From Northeastern University. Anybody know what autopilot platform this was based on?
For their senior capstone project, Northeastern electrical engineering students Cameron Olean, Ben Leathe, Tim Hickson, Chase Hathaway, Dan Petrillo, and Andrew Barada, developed TRAQ—an autonomous quadcopter that uses a unique four-element antenna array to locate and navigate to the source of a radio signal. The quadcopter’s potential applications include disaster relief, surveillance, search-and-rescue, and stolen goods recovery. The quadcopter’s autonomous nature also enables multiple crafts to coordinate their movements and provide greater location accuracy. The team developed TRAQ under the guidance of faculty adviser Bahram Shafai.
Comments
Yes, just received another airframe and doing some more thinking so will add more over the way soon. How is your project going?

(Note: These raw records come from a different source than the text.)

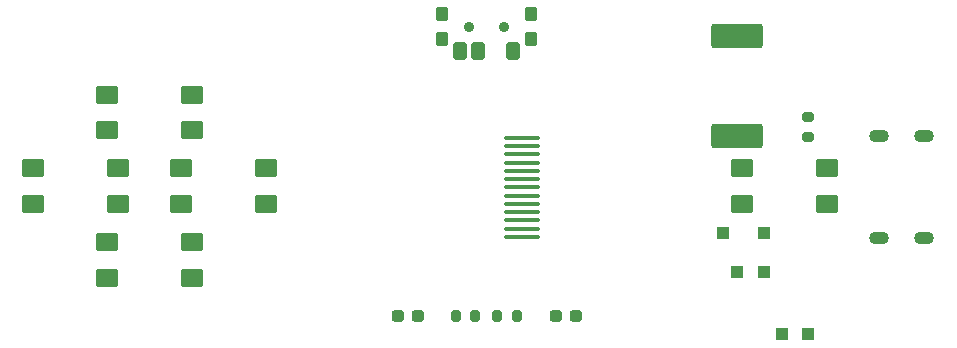
<source format=gbr>
%TF.GenerationSoftware,KiCad,Pcbnew,9.0.6*%
%TF.CreationDate,2025-11-17T13:54:39+01:00*%
%TF.ProjectId,CH32Console,43483332-436f-46e7-936f-6c652e6b6963,rev?*%
%TF.SameCoordinates,Original*%
%TF.FileFunction,Soldermask,Top*%
%TF.FilePolarity,Negative*%
%FSLAX46Y46*%
G04 Gerber Fmt 4.6, Leading zero omitted, Abs format (unit mm)*
G04 Created by KiCad (PCBNEW 9.0.6) date 2025-11-17 13:54:39*
%MOMM*%
%LPD*%
G01*
G04 APERTURE LIST*
G04 Aperture macros list*
%AMRoundRect*
0 Rectangle with rounded corners*
0 $1 Rounding radius*
0 $2 $3 $4 $5 $6 $7 $8 $9 X,Y pos of 4 corners*
0 Add a 4 corners polygon primitive as box body*
4,1,4,$2,$3,$4,$5,$6,$7,$8,$9,$2,$3,0*
0 Add four circle primitives for the rounded corners*
1,1,$1+$1,$2,$3*
1,1,$1+$1,$4,$5*
1,1,$1+$1,$6,$7*
1,1,$1+$1,$8,$9*
0 Add four rect primitives between the rounded corners*
20,1,$1+$1,$2,$3,$4,$5,0*
20,1,$1+$1,$4,$5,$6,$7,0*
20,1,$1+$1,$6,$7,$8,$9,0*
20,1,$1+$1,$8,$9,$2,$3,0*%
G04 Aperture macros list end*
%ADD10RoundRect,0.052500X1.447500X0.122500X-1.447500X0.122500X-1.447500X-0.122500X1.447500X-0.122500X0*%
%ADD11RoundRect,0.102000X-0.800000X-0.700000X0.800000X-0.700000X0.800000X0.700000X-0.800000X0.700000X0*%
%ADD12RoundRect,0.237500X-0.287500X-0.237500X0.287500X-0.237500X0.287500X0.237500X-0.287500X0.237500X0*%
%ADD13R,1.000000X1.000000*%
%ADD14RoundRect,0.315000X1.885000X-0.735000X1.885000X0.735000X-1.885000X0.735000X-1.885000X-0.735000X0*%
%ADD15C,0.900000*%
%ADD16RoundRect,0.102000X0.450000X0.625000X-0.450000X0.625000X-0.450000X-0.625000X0.450000X-0.625000X0*%
%ADD17RoundRect,0.102000X0.400000X0.450000X-0.400000X0.450000X-0.400000X-0.450000X0.400000X-0.450000X0*%
%ADD18RoundRect,0.200000X0.200000X0.275000X-0.200000X0.275000X-0.200000X-0.275000X0.200000X-0.275000X0*%
%ADD19RoundRect,0.200000X-0.200000X-0.275000X0.200000X-0.275000X0.200000X0.275000X-0.200000X0.275000X0*%
%ADD20RoundRect,0.200000X0.275000X-0.200000X0.275000X0.200000X-0.275000X0.200000X-0.275000X-0.200000X0*%
%ADD21O,1.700000X1.100000*%
G04 APERTURE END LIST*
D10*
%TO.C,LCD1*%
X149500000Y-75650000D03*
X149500000Y-76350000D03*
X149500000Y-77050000D03*
X149500000Y-77750000D03*
X149500000Y-78450000D03*
X149500000Y-79150000D03*
X149500000Y-79850000D03*
X149500000Y-80550000D03*
X149500000Y-81250000D03*
X149500000Y-81950000D03*
X149500000Y-82650000D03*
X149500000Y-83350000D03*
X149500000Y-84050000D03*
%TD*%
D11*
%TO.C,BTN_L*%
X108150000Y-81250000D03*
X115350000Y-81250000D03*
X108150000Y-78250000D03*
X115350000Y-78250000D03*
%TD*%
%TO.C,BTN_R*%
X120650000Y-81250000D03*
X127850000Y-81250000D03*
X120650000Y-78250000D03*
X127850000Y-78250000D03*
%TD*%
D12*
%TO.C,LED_CHRG*%
X152375000Y-90750000D03*
X154125000Y-90750000D03*
%TD*%
D13*
%TO.C,PD6*%
X166500000Y-83750000D03*
%TD*%
%TO.C,NRST*%
X170000000Y-87000000D03*
%TD*%
D11*
%TO.C,BTN_A*%
X168150000Y-81250000D03*
X175350000Y-81250000D03*
X168150000Y-78250000D03*
X175350000Y-78250000D03*
%TD*%
D13*
%TO.C,GND*%
X173750000Y-92250000D03*
%TD*%
D11*
%TO.C,BTN_U*%
X114400000Y-75000000D03*
X121600000Y-75000000D03*
X114400000Y-72000000D03*
X121600000Y-72000000D03*
%TD*%
D14*
%TO.C,BZ1*%
X167750000Y-75500000D03*
X167750000Y-67000000D03*
%TD*%
D13*
%TO.C,3.3V*%
X171500000Y-92250000D03*
%TD*%
D15*
%TO.C,S1*%
X148000000Y-66250000D03*
X145000000Y-66250000D03*
D16*
X148750000Y-68325000D03*
X145750000Y-68325000D03*
X144250000Y-68325000D03*
D17*
X150300000Y-67300000D03*
X142700000Y-67300000D03*
X150300000Y-65200000D03*
X142700000Y-65200000D03*
%TD*%
D12*
%TO.C,LED_PWR*%
X139000000Y-90750000D03*
X140750000Y-90750000D03*
%TD*%
D13*
%TO.C,PD5*%
X170000000Y-83750000D03*
%TD*%
D18*
%TO.C,R4*%
X145575000Y-90750000D03*
X143925000Y-90750000D03*
%TD*%
D19*
%TO.C,R6*%
X147425000Y-90750000D03*
X149075000Y-90750000D03*
%TD*%
D11*
%TO.C,BTN_D*%
X114400000Y-87500000D03*
X121600000Y-87500000D03*
X114400000Y-84500000D03*
X121600000Y-84500000D03*
%TD*%
D20*
%TO.C,R1*%
X173750000Y-75575000D03*
X173750000Y-73925000D03*
%TD*%
D13*
%TO.C,SWIO*%
X167750000Y-87000000D03*
%TD*%
D21*
%TO.C,J1*%
X183550000Y-75480000D03*
X179750000Y-75480000D03*
X183550000Y-84120000D03*
X179750000Y-84120000D03*
%TD*%
M02*

</source>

Because you asked, I checked the collars and the sixth cat to be caught which was hiding over the hill decided to sun itself on top a hill this afternoon! Hooray. Updated the map
View Wildlife Survey in a larger map
speaking of your work Gary .... about time for another update??
MJ
You see this tech on the top of Police cars, its what the 4 antennas are an Adcock antenna. As MJ says the antennas would be prohibitive in size at current collar frequencies. There is some great open source work kicking about for this and we plan on having a vehicle setup for when our GPS collars revert to traditional jobs (if the gps fails)
antenna size (if using VHF) might rule out wildlife work but will see ....
MJ
Yes - very interested in this.
I'm tracking them down now!
MJ
You could also use it to track tagged animals and get a picture of them.. granted you probably want a larger flight time and distance than what a quad copter can provide.